• [Brief]: Would you copy out the following entries exactly, without any of the pictures?

——————

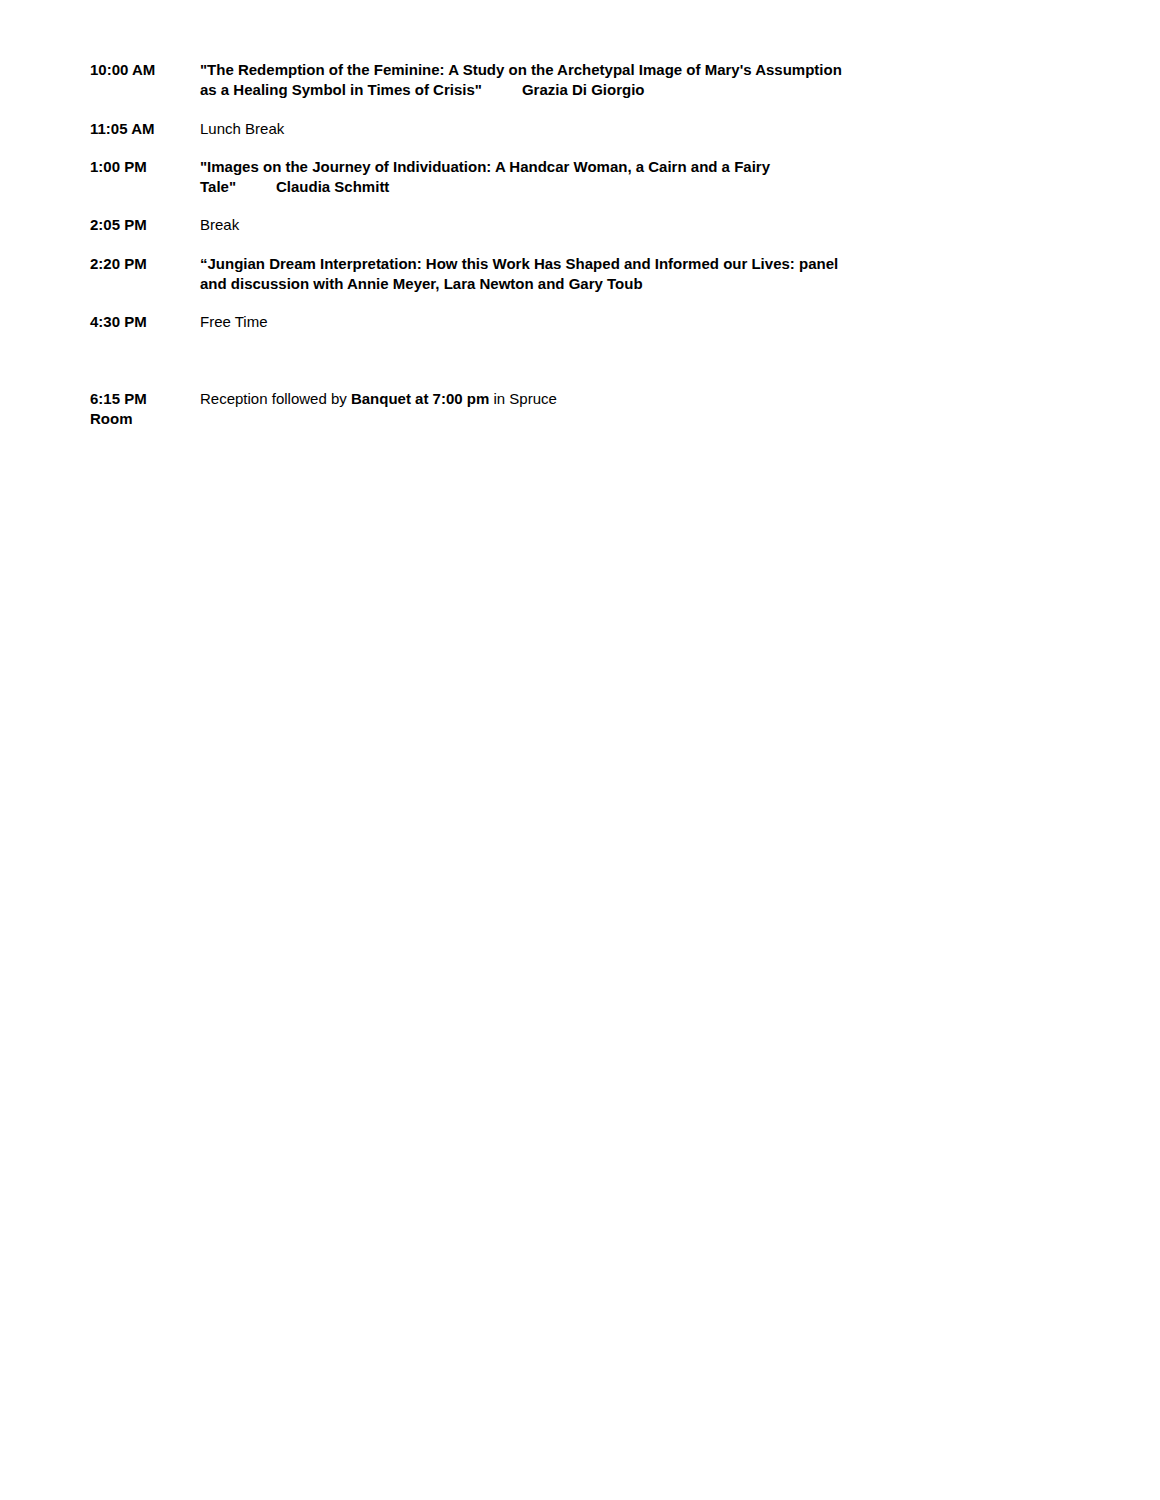| 10:00 AM | "The Redemption of the Feminine: A Study on the Archetypal Image of Mary's Assumption as a Healing Symbol in Times of Crisis" Grazia Di Giorgio |
| 11:05 AM | Lunch Break |
| 1:00 PM | "Images on the Journey of Individuation: A Handcar Woman, a Cairn and a Fairy Tale" Claudia Schmitt |
| 2:05 PM | Break |
| 2:20 PM | “Jungian Dream Interpretation: How this Work Has Shaped and Informed our Lives: panel and discussion with Annie Meyer, Lara Newton and Gary Toub |
| 4:30 PM | Free Time |
| 6:15 PM Room | Reception followed by Banquet at 7:00 pm in Spruce |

——————

• [Response box]:
| 10:00 AM | "The Redemption of the Feminine: A Study on the Archetypal Image of Mary's Assumption as a Healing Symbol in Times of Crisis" Grazia Di Giorgio |
| 11:05 AM | Lunch Break |
| 1:00 PM | "Images on the Journey of Individuation: A Handcar Woman, a Cairn and a Fairy Tale" Claudia Schmitt |
| 2:05 PM | Break |
| 2:20 PM | “Jungian Dream Interpretation: How this Work Has Shaped and Informed our Lives: panel and discussion with Annie Meyer, Lara Newton and Gary Toub |
| 4:30 PM | Free Time |
| 6:15 PM Room | Reception followed by Banquet at 7:00 pm in Spruce |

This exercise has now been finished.